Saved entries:
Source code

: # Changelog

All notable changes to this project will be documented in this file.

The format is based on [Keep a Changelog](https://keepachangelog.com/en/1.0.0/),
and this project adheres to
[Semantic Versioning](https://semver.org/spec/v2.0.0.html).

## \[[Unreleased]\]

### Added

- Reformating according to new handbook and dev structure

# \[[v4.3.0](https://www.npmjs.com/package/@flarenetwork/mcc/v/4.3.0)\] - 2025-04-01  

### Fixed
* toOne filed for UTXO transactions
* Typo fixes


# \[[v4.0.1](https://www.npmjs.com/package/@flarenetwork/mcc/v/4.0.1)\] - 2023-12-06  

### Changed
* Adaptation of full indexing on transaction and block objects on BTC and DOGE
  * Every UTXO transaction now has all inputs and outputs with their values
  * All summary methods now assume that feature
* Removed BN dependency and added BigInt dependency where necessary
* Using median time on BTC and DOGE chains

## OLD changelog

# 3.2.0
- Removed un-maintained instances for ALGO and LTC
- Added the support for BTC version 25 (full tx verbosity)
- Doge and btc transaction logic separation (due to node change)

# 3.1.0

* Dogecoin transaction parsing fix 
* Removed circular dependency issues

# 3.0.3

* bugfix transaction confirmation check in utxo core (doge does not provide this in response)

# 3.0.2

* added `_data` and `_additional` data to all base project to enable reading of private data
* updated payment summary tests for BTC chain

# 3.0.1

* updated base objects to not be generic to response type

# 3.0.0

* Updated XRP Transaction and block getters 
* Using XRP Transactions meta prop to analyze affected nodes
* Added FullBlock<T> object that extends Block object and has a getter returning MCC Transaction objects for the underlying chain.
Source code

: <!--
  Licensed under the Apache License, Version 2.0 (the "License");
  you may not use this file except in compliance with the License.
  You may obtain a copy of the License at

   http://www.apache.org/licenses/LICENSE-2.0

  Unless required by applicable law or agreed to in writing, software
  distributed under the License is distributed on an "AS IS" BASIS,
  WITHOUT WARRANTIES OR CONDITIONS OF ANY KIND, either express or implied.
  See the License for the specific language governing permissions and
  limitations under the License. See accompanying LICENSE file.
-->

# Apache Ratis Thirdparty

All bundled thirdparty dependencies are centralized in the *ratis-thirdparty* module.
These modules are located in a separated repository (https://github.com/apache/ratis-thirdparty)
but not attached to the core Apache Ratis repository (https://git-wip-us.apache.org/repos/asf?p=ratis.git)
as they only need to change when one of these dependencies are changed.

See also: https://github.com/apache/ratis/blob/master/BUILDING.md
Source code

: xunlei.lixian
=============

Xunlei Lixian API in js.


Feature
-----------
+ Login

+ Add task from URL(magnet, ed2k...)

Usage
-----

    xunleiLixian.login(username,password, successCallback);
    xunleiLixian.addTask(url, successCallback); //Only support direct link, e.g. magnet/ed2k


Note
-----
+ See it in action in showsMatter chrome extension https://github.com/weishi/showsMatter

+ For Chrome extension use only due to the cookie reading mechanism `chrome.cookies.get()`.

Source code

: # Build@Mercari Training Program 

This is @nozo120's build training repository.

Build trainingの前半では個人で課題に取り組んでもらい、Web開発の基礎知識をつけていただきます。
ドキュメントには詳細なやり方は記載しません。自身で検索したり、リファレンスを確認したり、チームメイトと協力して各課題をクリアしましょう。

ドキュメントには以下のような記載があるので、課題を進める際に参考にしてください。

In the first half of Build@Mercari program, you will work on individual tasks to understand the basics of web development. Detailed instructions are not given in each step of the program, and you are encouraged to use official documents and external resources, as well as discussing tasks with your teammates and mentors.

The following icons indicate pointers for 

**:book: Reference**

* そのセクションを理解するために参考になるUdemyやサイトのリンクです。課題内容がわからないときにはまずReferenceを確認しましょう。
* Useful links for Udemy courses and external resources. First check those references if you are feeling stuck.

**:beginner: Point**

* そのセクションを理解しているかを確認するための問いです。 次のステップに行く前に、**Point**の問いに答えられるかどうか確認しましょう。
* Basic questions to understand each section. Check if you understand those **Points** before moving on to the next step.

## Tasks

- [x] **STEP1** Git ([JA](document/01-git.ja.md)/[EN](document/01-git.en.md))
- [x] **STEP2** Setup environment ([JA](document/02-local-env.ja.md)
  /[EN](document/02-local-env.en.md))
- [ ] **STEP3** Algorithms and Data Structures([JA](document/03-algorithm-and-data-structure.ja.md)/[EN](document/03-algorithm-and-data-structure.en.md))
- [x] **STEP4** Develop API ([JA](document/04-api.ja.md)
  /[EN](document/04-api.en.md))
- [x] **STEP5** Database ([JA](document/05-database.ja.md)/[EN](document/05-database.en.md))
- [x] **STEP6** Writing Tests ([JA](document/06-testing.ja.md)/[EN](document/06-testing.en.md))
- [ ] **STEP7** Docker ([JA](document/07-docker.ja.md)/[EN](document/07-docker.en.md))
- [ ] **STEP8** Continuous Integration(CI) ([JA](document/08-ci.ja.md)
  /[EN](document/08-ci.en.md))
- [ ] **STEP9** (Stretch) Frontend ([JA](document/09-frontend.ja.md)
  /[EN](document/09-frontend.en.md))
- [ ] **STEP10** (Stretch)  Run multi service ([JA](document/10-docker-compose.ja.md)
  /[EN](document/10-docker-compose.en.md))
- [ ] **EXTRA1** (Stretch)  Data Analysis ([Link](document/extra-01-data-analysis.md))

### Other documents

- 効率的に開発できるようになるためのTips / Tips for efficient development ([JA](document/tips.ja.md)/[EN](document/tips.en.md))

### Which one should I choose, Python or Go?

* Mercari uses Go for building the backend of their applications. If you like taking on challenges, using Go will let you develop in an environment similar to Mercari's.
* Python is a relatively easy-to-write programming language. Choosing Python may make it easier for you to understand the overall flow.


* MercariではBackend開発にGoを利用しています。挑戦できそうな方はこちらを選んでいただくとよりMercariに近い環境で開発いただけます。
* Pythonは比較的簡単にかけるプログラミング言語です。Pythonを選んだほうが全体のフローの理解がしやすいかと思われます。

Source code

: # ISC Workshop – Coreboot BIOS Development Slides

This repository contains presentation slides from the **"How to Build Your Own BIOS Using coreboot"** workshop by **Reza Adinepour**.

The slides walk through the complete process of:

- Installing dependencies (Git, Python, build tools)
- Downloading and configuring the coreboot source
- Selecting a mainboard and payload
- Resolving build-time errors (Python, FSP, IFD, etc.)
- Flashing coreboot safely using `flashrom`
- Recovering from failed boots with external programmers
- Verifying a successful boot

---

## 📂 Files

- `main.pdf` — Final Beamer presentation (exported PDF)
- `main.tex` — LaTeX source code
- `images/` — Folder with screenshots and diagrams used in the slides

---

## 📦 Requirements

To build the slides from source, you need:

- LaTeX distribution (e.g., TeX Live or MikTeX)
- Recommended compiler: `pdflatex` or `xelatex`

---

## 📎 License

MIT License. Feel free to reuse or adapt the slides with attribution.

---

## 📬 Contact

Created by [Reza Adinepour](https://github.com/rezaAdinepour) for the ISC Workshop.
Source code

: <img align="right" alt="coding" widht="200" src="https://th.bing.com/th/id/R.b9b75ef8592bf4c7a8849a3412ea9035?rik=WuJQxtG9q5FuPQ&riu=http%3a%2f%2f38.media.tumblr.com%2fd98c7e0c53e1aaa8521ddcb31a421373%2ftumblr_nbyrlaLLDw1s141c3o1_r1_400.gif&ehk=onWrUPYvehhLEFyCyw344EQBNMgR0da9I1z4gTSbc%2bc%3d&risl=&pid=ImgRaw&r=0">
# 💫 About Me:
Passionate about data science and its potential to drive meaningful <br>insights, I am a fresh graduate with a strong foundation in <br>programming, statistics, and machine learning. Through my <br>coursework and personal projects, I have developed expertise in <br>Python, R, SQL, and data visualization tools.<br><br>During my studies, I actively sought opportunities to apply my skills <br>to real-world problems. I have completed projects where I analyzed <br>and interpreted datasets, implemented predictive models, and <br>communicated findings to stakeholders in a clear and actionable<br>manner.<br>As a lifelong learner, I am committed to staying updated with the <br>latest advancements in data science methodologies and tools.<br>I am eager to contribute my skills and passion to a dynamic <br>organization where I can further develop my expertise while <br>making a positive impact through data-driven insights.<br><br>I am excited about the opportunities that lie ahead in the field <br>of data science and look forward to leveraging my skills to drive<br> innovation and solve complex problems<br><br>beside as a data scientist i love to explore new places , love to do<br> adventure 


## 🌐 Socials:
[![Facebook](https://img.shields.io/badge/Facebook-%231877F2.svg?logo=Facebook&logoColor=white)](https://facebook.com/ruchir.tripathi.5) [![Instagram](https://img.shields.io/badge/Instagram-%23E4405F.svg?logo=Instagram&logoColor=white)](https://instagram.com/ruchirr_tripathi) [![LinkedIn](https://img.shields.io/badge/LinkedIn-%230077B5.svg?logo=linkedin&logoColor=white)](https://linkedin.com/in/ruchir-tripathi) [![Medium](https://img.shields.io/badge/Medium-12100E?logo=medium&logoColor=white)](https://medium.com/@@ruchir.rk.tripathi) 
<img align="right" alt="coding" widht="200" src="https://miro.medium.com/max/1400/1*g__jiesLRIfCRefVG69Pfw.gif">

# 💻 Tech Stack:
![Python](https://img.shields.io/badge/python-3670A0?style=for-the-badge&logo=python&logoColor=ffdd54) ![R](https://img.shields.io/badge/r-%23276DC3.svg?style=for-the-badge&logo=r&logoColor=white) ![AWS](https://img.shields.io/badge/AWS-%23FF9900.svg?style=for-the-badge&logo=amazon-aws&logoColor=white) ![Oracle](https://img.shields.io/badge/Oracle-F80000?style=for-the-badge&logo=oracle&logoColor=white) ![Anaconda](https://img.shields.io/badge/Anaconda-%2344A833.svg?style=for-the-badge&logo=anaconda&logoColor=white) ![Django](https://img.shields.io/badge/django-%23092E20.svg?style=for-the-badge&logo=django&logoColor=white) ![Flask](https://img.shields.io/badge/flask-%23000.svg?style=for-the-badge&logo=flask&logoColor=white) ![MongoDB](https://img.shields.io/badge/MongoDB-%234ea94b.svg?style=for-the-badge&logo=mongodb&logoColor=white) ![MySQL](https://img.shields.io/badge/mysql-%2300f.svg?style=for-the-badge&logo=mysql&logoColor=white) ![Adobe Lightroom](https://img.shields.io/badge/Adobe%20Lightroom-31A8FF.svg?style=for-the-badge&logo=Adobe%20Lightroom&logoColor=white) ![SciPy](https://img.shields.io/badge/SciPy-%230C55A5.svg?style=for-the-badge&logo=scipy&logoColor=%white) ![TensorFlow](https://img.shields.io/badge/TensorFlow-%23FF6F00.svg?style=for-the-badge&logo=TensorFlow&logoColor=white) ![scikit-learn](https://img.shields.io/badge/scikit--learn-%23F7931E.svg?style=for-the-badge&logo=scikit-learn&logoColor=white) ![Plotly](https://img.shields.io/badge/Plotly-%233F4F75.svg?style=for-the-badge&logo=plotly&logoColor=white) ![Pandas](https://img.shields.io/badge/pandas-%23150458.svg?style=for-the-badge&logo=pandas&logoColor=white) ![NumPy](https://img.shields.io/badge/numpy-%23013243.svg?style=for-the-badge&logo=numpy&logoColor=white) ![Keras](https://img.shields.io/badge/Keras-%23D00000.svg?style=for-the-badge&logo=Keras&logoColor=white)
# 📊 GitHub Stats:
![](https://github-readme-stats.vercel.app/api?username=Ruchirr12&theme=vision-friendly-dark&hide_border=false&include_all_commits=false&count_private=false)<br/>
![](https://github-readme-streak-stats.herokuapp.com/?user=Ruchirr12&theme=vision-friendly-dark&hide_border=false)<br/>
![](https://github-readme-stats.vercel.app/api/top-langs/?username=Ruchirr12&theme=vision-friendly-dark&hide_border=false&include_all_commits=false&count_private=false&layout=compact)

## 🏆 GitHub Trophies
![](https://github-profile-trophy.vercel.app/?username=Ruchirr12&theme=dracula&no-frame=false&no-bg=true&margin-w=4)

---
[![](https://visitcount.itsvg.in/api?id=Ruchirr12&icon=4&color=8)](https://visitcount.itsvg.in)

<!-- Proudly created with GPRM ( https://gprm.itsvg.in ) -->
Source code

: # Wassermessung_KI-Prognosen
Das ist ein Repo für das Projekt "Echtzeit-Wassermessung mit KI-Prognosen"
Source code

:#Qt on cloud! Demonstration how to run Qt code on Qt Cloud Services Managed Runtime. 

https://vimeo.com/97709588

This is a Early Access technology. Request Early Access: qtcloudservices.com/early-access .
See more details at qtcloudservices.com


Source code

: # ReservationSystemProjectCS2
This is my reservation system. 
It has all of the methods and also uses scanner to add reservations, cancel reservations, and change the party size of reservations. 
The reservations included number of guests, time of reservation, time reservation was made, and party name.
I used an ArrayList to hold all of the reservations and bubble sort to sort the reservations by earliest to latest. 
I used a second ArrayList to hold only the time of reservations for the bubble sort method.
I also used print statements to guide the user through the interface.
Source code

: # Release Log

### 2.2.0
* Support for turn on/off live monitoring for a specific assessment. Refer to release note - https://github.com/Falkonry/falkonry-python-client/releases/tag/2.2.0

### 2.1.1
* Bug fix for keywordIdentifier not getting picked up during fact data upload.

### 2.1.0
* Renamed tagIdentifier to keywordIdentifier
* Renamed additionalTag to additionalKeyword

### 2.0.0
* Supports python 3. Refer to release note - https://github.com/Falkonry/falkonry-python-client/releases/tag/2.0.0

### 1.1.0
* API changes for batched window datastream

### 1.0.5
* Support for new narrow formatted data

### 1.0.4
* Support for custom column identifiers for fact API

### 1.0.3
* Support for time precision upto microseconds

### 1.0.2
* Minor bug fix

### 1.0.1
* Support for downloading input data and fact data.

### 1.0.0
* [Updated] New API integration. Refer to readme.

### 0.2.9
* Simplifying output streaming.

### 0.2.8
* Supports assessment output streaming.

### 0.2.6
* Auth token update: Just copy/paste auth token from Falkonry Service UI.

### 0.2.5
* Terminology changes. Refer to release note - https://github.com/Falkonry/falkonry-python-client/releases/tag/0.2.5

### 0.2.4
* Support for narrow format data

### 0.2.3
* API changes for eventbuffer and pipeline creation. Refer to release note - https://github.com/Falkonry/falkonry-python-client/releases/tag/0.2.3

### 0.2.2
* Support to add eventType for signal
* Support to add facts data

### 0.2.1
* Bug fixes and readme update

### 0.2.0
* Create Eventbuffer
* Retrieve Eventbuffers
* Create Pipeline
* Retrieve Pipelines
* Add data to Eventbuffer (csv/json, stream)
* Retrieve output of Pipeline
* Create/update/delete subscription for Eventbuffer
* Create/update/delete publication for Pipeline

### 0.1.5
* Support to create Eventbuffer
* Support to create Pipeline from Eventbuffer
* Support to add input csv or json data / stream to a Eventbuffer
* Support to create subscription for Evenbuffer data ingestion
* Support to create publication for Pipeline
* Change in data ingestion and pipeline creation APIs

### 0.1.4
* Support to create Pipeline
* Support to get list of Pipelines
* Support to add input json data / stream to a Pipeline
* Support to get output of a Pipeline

* ABOUT THIS EXERCISE:
Begin at the first line of the records above and quote every line verbatim through the one that contains "- Doge and btc".

* EXERCISE RESPONSE:
Source code

: # Changelog

All notable changes to this project will be documented in this file.

The format is based on [Keep a Changelog](https://keepachangelog.com/en/1.0.0/),
and this project adheres to
[Semantic Versioning](https://semver.org/spec/v2.0.0.html).

## \[[Unreleased]\]

### Added

- Reformating according to new handbook and dev structure

# \[[v4.3.0](https://www.npmjs.com/package/@flarenetwork/mcc/v/4.3.0)\] - 2025-04-01  

### Fixed
* toOne filed for UTXO transactions
* Typo fixes


# \[[v4.0.1](https://www.npmjs.com/package/@flarenetwork/mcc/v/4.0.1)\] - 2023-12-06  

### Changed
* Adaptation of full indexing on transaction and block objects on BTC and DOGE
  * Every UTXO transaction now has all inputs and outputs with their values
  * All summary methods now assume that feature
* Removed BN dependency and added BigInt dependency where necessary
* Using median time on BTC and DOGE chains

## OLD changelog

# 3.2.0
- Removed un-maintained instances for ALGO and LTC
- Added the support for BTC version 25 (full tx verbosity)
- Doge and btc transaction logic separation (due to node change)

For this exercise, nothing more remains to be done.